Bob Dylan, Endless Highway 2, 2015-2016
Acrilico su tela / acrylic on canvas
Con The Beaten Path entriamo nella sezione pittoricamente più affascinante ed emozionante della mostra. Disegni a matita, acquarelli e imponenti acrilici su tela coprono il periodo 2015-2020 e ci restituiscono le immagini e i paesaggi d'America che sono da sempre nel nostro immaginario, che si sono formati scorrendo le pagine di Kerouak e di Bukowski o guardando gli innumerevoli film on the road del cinema hollywoodiano: angoli di strade deserte o intensamente trafficate, autostrade che si snodano in mezzo a sterminate pianure, motel abbandonati e in rovina, cartelloni pubblicitari erosi dal tempo, zone periferiche invase da tralicci e rovine industriali, grattacieli che incombono minacciosi e opprimenti, romantici tramonti e inquietanti e solitarie visioni notturne. La sezione è dominata da due imponenti trittici di una bellezza mozzafiato: Elevator Train, del 2020, composto da tre pannelli accostati di 183×92 centimetri ciascuno e Sunset, Monument Valley, del 2019, composto da tre pannelli accostati di 275×125 centimetri ciascuno; rispettivamente un panorama urbano illuminato dalla vivida luce dell'alba e uno strepitoso tramonto che dipinge di rosso le montagne che hanno fatto da sfondo a così tanti film del nostro più o meno recente passato da essere ormai parte dei nostri ricordi pur non avendole mai viste dal vero.
La sezione Mondo Scripto è senza dubbio la più insolita e sorprendente. Dylan ha scritto a mano, con una scrittura minuta ed estremamente accurata che forma una sorta di ricamo sul foglio, il testo di alcune tra le sue canzoni più famose e celebrate affiancando a ciascuna di esse un disegno a grafite che illustra, in stile fumettistico, quanto espresso e narrato con le parole.
La mostra si conclude con la sezione Deep Focus, una selezione di dipinti recentissimi (2020-2022) con i quali Dylan cattura immagini da vari film, volutamente non identificati con precisione, e le trasforma in quadri che diventano così un singolo fotogramma, un attimo fermato nel tempo, un momento di immobilità nel flusso della vita, con tutta la potenza evocativa che ne consegue.
A proposito di Deep Focus Dylan commenta: “Tutte queste immagini provengono dai film. Le uso per cercare di mettere in evidenza le diverse situazioni in cui si trovano le persone. Che si tratti di James Cagney o di Margaret Rutherford, i sogni e gli schemi sono gli stessi: è la vita che ti viene incontro in tutte le sue forme.”
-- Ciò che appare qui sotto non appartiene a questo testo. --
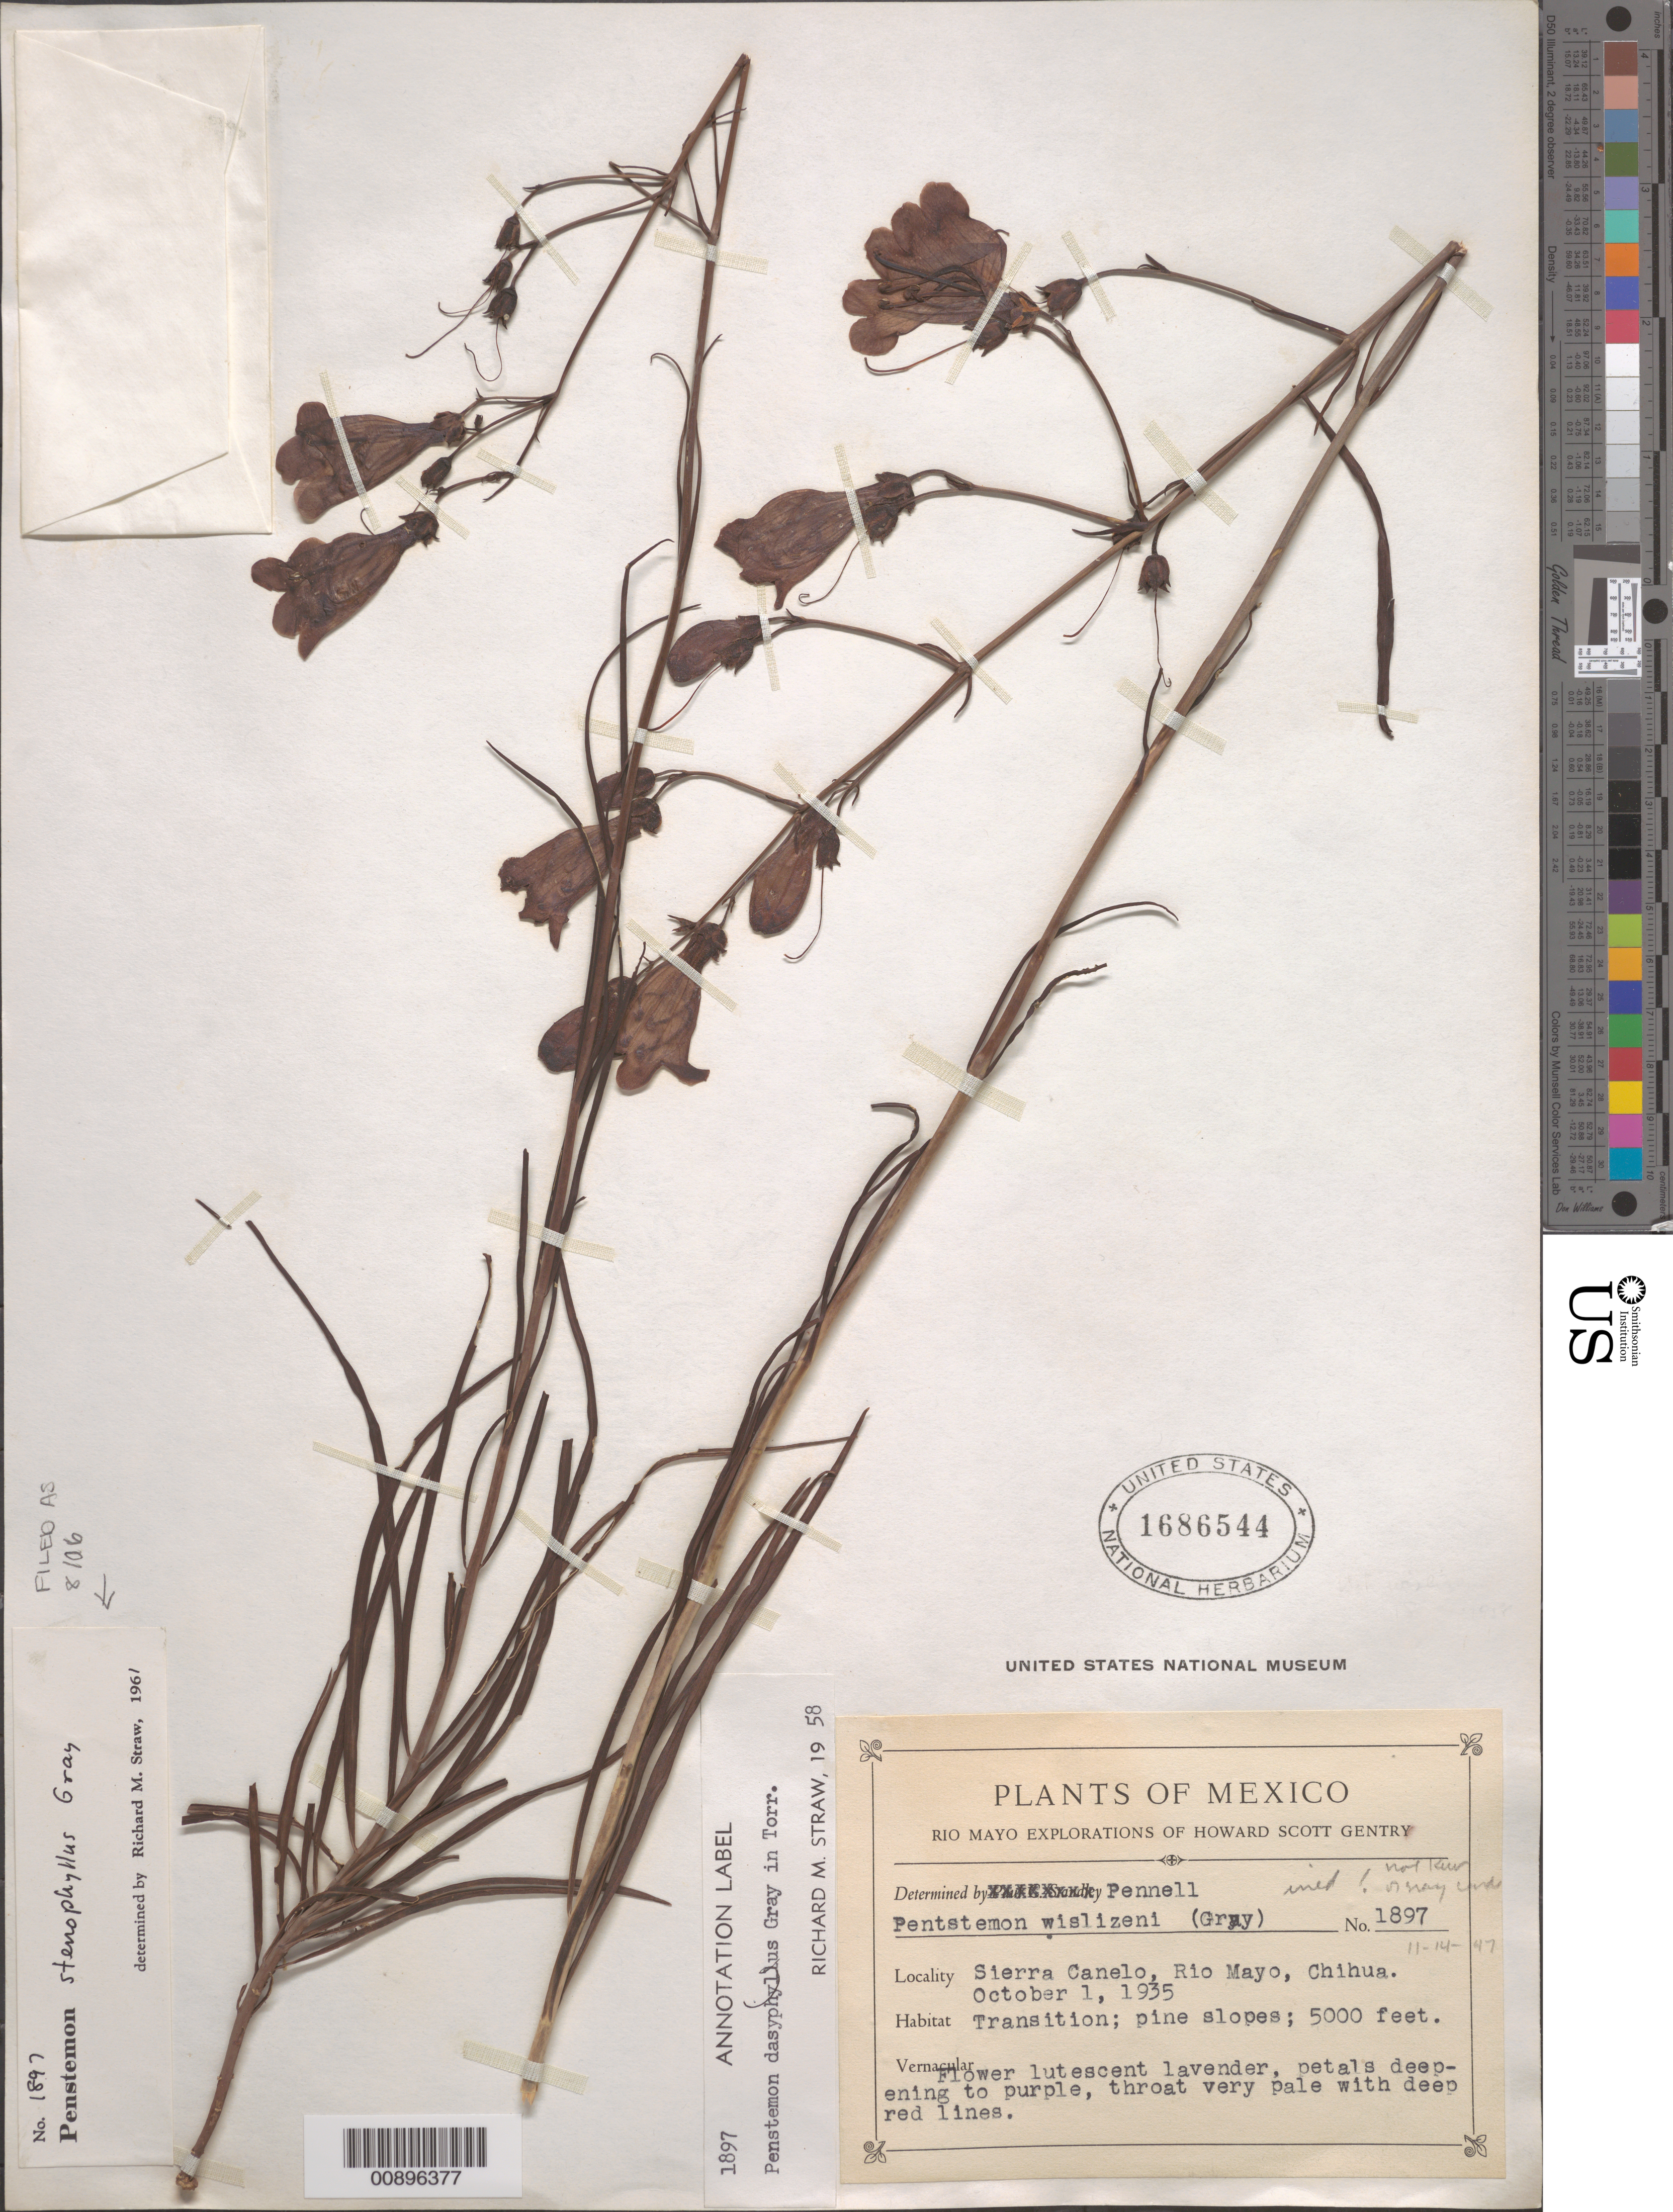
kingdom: Plantae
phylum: Tracheophyta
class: Magnoliopsida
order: Lamiales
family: Plantaginaceae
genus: Penstemon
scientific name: Penstemon stenophyllus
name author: A. Gray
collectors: H. S. Gentry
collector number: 1897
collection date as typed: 01 Oct 1935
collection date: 1935-10-01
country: Mexico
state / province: Chihuahua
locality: Sierra Canelo, Río Mayo, Chihuahua.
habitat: Transition; pine slopes.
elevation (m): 1524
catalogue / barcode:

Bob Dylan Retrospectrum è un'imperdibile occasione per entrare nel mondo tanto ricco e complesso di un artista sempre capace di colpirci e sorprenderci con i contenuti della sua arte. E sorprende davvero constatare che anche quando si dedica alla pittura o alla scultura Dylan mostra, oltre a un'impeccabile competenza tecnica, una profonda ispirazione e una costante e coerente capacità espressiva che ne confermano l'iconica personalità.